ТЕКСТ ДЛЯ ЧТЕНИЯ.
Сейчас мы считаем, что есть два периода: до 1950-х годов Новое государство выиграло бы на свободных выборах, потому что пришло после республиканской анархии и нестабильности, жесткого кризиса, уличного насилия и последствий Первой мировой войны.
Первая Португальская республика — максимально коротко
16-летний период между революцией 1910 года и государственным переворотом 1926 года. В это время в Португалии действовал парламентский режим с ограниченной властью в руках президента и двухпалатной системой. Конституция гарантировала гражданские права и свободы, а также неприкосновенность личности. Особое внимание в республике уделили ограничению влияния католической церкви.
Этот режим был крайне нестабильным — за 16 лет сменилось 44 правительства, произошло 24 восстания, 158 всеобщих забастовок и 17 попыток государственного переворота с участием военных. В годы Первой мировой войны (Португалия была нейтральной до 1916 года, после этого у армии страны было несколько столкновений с немецкими войсками в португальских колониях и территориальных водах) возникли две полудиктатуры: во главе с президентами Жоакимом Пиментой де Каштру (с января по май 1915 года) и Сидониу Паишем (1917–1918 годы).
Неспособность властей и общества справиться с демократизацией и ее последствиями (например, коррупцией) привели к тому, что португальские демократы окончательно потеряли доверие народа. 28 мая 1926 года произошел переворот, совершенный военными при поддержке почти всех политических партий. Образовалась Вторая Португальская республика (1926–1933), которая после принятия новой конституции трансформировалась в Новое государство Антониу ди Салазара (1933–1976).
Для страны, ищущей порядок, Салазар был шансом на спокойствие, мир и некую «нормальность» — это то, что он и предоставил португальцам. Но с началом колониальной войны он перестал считаться спасителем страны, его начали воспринимать как увядшего человека, устаревшего политика, кого-то, кто не мог понять меняющееся время. Так что если представить, что к концу 1960-х Салазар сказал бы: хорошо, давайте пойдем на свободные выборы, — он бы проиграл. На первых выборах в 1975 году проголосовали 91% португальцев. Люди стремились участвовать.
Сегодня половина населения Португалии не голосует — ну, немного больше поучаствовало в последних выборах [в марте 2024 года] из-за шума вокруг [крайне правой партии] Chega, но стандартные уровни воздержания составляют 30–40%.
Важно понимать, что Салазар, бывший священник и академик, был застенчивым и скромным диктатором, далеким от военной риторики Гитлера или Сталина. Каэтану, его преемник, также был академиком и не пытался создать устрашающий режим. В отличие от нацистской Германии или СССР, где люди ежедневно рисковали жизнью, португальская диктатура основывалась на авторитарном правовом порядке. Да, была политическая полиция [ПИДЕ], но в масштабах репрессий Португалия несравнима с тоталитарными режимами. Около тысячи человек пострадали от репрессий, что, несмотря на все его недостатки, делает режим Салазара несопоставимо более мягким по сравнению с другими диктатурами того времени.
Салазар пришел к власти без гражданской войны, был мирно назначен министром финансов [в апреле 1928 года], что также отличает португальскую диктатуру от более кровавых режимов. Но, несмотря на это, его правление было морально неприемлемым, и Португалия потеряла десятилетия, которые могла бы использовать для развития демократической жизни страны.

СПИСОК ЗАДАНИЙ.
1. Обновите отрывок текста о португальской диктатуре от слов «Для страны, ищущей» до слов «Люди стремились участвовать.», заменив «спасителем страны» на «защитником нации».
2. Ответьте по тексту о португальской диктатуре:
(а) Сколько правительств сменилось за 16 лет Первой Португальской республики?
(б) Сколько процентов португальцев проголосовало на первых выборах 1975 года?
(в) На какую должность Салазар был назначен в апреле 1928 года?
3. Допишите продолжение текста о диктатуре Салазара, начиная сразу после его последнего предложения.
Строки здесь никак не используются.

НАБОР ДАННЫХ.
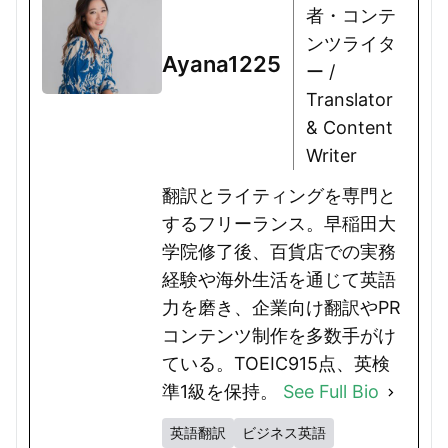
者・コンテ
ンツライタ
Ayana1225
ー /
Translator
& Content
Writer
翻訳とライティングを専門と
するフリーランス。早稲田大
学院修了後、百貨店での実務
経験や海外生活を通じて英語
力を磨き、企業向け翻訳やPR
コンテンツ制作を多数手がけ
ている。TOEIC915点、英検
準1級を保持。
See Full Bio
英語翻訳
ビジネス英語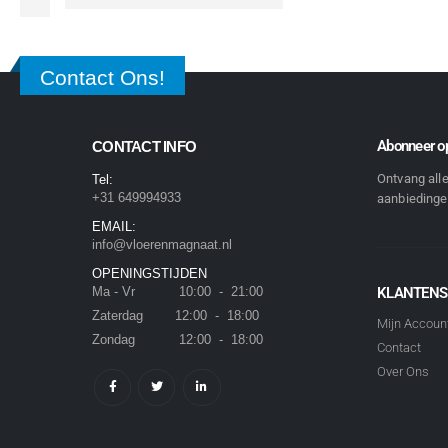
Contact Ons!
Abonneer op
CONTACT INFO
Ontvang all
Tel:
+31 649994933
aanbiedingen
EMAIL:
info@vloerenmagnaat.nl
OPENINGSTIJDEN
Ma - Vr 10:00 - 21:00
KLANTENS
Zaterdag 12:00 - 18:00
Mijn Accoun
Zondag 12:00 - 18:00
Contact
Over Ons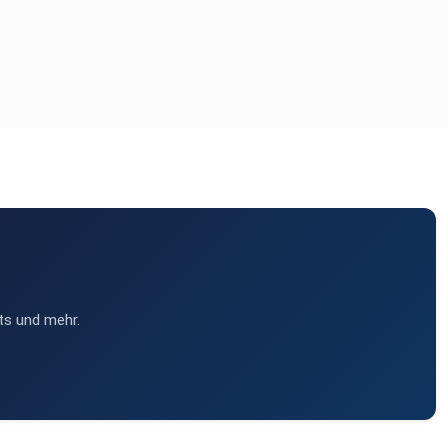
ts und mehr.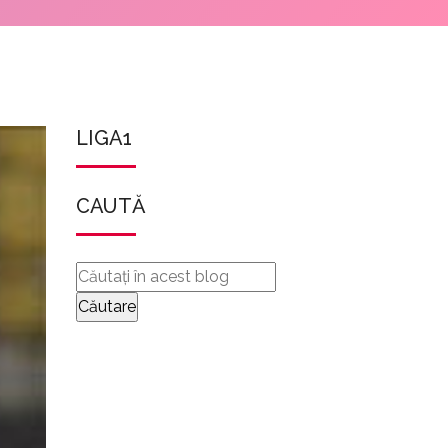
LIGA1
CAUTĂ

* * *

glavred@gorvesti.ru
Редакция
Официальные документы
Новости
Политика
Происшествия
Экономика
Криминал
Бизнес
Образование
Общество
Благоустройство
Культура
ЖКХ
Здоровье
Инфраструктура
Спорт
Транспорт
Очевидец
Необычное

* * *

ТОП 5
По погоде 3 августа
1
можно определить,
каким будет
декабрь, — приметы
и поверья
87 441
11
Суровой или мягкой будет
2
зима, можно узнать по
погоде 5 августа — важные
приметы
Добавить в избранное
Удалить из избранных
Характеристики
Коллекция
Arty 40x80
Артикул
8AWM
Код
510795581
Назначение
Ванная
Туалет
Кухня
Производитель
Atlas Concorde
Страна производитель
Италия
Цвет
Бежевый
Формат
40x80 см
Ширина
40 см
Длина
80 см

ОТВЕТЫ.
1.
Для страны, ищущей порядок, Салазар был шансом на спокойствие, мир и некую «нормальность» — это то, что он и предоставил португальцам. Но с началом колониальной войны он перестал считаться защитником нации, его начали воспринимать как увядшего человека, устаревшего политика, кого-то, кто не мог понять меняющееся время. Так что если представить, что к концу 1960-х Салазар сказал бы: хорошо, давайте пойдем на свободные выборы, — он бы проиграл. На первых выборах в 1975 году проголосовали 91% португальцев. Люди стремились участвовать.

2.
(а) 44 правительства.
(б) 91%.
(в) Министра финансов.

3.
— Что пытался изменить Марселу Каэтану?
— После инсульта в 1968 году Салазар был уже не способен управлять страной. Он всегда считал себя вечным и не подготовил никакого решения на такой случай. Есть много исторических источников — это может звучать практически как комедия или трагедия, — что Салазар умер убежденным в том, что он все еще председатель Совета министров. Никто не осмелился сказать Салазару: «Вас заменил Марселу Каэтану». Есть интервью Салазара для французской газеты LʼAurore 1969 года — бравший его журналист рассказывал, как сильно его впечатлило то, что Салазар все еще верил, что он — правитель Португалии.
Марселу Каэтану пытался реформировать режим, предложив умеренные либеральные меры, но он не был демократом — он был наследником Салазара, человека, который «спас» Португалию от анархии Первой республики и во Второй мировой войне. Молодое поколение в этот образ Салазара не верило — для них он был просто диктатором, который отказывался уходить.
Я обычно сравниваю «марселизм» с попытками Горбачева реформировать коммунизм с помощью перестройки и гласности. Каэтану ввел электоральную конкуренцию в 1969 году и выступал по телевидению — например, обращался к нации напрямую в программе «Семейные разговоры», что было немыслимо для Салазара. Каэтану пытался стать популярным, но в конечном счете не мог предложить ничего больше, чем просто косметический ремонт режима. Подобно Горбачеву, Каэтану столкнулся с противодействием как консерваторов, так и либералов, которые требовали более радикальных изменений. Африканская война стала тесно ассоциироваться с режимом. Чтобы решить проблему Африки, нужно было свергнуть режим. В конце концов, эти две вещи стали неразрывно связаны.
— И свергнуть его решили с помощью военного переворота.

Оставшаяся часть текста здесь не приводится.